ARTIGO

Crescimento não combina com desculpas

O desenvolvimento de uma nação não pode entrar em recesso

por Daniel de Freitas
Publicado em 19/08/2026 às 20:34Atualizado em 19/08/2026 às 20:52
Diário da Região
Galeria
Diário da Região
Ouvir matéria

O calendário brasileiro é pródigo em datas marcantes. Passamos meses aguardando o Carnaval, depois vieram as competições esportivas, a Copa já faz parte das lembranças e, agora, as atenções se voltam para as eleições. Logo adiante estarão as festas de fim de ano, quando, inevitavelmente, faremos um balanço do que realizamos e do que deixamos para depois.

As comemorações fazem parte da vida. Elas aproximam famílias, movimentam a economia, fortalecem tradições e renovam esperanças. O problema surge quando transformamos o calendário em justificativa para a falta de resultados.

Mais uma vez ouvimos que o crescimento econômico foi modesto porque houve Carnaval, porque havia Copa, porque as eleições paralisam decisões ou porque o cenário internacional continua desfavorável. Sempre existe uma explicação conveniente para o desempenho aquém do esperado.

Enquanto isso, um país dotado de dimensões continentais, solo fértil, riquezas minerais, capacidade industrial, agronegócio competitivo, empreendedores criativos e um povo trabalhador se contenta com um crescimento próximo de 2%, desempenho insuficiente para quem possui tamanho potencial.

Não nos faltam recursos. Falta-nos determinação para transformar oportunidades em desenvolvimento permanente. Crescer não pode depender da ausência de feriados, de eventos esportivos ou de disputas eleitorais. As grandes nações prosperam porque suas instituições, empresas e trabalhadores continuam produzindo independentemente das circunstâncias.

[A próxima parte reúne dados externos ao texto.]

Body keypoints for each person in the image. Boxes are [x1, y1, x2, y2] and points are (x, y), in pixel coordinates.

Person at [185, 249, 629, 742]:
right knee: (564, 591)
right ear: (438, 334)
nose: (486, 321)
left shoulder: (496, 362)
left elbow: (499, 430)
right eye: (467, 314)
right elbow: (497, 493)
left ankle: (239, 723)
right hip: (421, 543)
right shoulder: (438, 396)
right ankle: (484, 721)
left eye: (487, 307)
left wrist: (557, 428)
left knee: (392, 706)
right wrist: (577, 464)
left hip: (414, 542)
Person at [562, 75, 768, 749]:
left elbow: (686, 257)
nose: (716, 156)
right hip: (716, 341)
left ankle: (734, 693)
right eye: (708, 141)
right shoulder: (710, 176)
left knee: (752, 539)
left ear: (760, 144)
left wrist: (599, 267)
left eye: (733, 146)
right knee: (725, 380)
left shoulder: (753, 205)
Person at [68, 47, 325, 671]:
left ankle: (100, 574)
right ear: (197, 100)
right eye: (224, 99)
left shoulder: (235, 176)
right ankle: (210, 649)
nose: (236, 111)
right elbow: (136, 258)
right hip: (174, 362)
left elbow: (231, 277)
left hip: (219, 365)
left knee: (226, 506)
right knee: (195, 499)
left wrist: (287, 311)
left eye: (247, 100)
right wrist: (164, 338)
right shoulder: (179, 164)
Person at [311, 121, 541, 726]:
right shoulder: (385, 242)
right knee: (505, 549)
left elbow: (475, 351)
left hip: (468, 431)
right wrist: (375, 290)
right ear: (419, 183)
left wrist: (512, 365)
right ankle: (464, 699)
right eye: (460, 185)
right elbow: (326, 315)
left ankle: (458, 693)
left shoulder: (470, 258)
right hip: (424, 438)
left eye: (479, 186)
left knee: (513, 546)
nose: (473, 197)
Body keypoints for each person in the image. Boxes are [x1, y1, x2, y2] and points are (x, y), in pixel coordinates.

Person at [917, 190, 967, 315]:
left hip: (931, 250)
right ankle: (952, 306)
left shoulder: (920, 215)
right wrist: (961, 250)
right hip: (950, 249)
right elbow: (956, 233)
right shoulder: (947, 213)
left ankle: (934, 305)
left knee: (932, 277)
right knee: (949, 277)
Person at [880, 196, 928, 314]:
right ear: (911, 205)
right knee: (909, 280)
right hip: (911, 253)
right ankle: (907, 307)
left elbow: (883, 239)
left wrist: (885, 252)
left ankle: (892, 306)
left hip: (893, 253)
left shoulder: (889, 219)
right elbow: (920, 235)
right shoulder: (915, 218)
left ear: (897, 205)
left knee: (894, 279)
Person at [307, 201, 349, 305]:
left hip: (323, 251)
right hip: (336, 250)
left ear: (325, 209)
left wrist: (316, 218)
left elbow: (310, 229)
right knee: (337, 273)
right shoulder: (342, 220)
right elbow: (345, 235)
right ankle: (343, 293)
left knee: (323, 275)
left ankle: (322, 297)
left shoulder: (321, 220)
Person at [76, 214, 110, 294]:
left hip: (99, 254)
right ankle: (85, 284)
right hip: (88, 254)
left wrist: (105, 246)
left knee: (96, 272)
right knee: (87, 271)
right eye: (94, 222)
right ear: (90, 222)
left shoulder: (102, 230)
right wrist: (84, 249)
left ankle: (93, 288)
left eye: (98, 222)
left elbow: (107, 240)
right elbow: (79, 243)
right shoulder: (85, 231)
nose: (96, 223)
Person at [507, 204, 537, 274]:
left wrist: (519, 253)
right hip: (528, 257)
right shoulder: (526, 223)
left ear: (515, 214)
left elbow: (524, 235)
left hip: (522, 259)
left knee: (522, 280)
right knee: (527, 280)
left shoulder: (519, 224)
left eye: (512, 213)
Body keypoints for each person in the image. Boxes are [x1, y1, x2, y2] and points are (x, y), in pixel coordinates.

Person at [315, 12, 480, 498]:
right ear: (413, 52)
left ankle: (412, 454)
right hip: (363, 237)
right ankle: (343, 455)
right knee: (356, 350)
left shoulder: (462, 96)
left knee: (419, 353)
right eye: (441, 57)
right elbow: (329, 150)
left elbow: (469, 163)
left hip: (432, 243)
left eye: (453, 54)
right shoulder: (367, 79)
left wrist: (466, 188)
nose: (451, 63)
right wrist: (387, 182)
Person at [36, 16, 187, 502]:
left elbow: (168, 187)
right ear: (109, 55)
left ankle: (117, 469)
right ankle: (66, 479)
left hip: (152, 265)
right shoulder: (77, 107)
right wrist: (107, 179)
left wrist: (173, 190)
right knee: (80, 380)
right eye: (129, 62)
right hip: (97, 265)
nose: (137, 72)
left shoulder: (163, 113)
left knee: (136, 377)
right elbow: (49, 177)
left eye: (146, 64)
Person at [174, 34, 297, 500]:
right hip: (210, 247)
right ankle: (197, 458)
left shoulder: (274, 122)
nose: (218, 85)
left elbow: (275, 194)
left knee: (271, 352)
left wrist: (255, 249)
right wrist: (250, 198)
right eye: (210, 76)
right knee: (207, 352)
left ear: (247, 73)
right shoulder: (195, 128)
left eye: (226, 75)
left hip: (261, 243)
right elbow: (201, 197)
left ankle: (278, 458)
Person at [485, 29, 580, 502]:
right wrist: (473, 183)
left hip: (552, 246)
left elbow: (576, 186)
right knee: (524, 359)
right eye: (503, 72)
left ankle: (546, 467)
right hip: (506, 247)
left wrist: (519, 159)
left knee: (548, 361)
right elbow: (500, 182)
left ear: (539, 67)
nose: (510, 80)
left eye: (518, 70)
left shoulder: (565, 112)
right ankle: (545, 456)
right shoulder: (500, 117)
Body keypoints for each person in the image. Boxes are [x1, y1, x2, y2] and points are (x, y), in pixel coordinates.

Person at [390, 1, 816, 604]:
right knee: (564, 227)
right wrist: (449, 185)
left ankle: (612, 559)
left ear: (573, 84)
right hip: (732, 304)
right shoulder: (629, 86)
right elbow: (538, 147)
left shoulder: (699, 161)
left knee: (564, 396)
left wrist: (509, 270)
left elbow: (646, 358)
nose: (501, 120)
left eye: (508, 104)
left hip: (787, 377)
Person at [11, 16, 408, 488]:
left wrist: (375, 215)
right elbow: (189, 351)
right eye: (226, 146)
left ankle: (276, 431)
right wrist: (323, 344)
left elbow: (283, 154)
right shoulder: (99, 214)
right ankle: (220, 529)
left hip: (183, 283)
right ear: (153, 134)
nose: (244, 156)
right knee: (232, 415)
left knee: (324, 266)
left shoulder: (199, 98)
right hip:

Albert Einstein deixou uma reflexão que permanece atual: “É no meio da dificuldade que se encontra a oportunidade.” As crises não são apenas obstáculos; são momentos que desafiam a inteligência, estimulam a inovação e revelam lideranças. Esperar que as condições sejam perfeitas para agir é a melhor maneira de permanecer parado.

O Brasil já demonstrou inúmeras vezes que sabe superar desafios quando existe união de propósitos. Temos competência para crescer muito mais, gerar empregos, aumentar a renda, investir em educação, ciência, tecnologia e infraestrutura. O que falta não é capacidade; é vontade de fazer acontecer.

As datas comemorativas continuarão existindo, felizmente. Carnaval, eleições e festas de fim de ano sempre ocuparão seu espaço no calendário. Mas o desenvolvimento de uma nação não pode entrar em recesso. O crescimento não espera a próxima segunda-feira, o próximo governo ou a próxima festa. Ele nasce do trabalho diário, da confiança e da coragem de abandonar as desculpas para construir resultados.

Daniel de Freitas

Empresário, ex-presidente da Acirp, Rio Preto.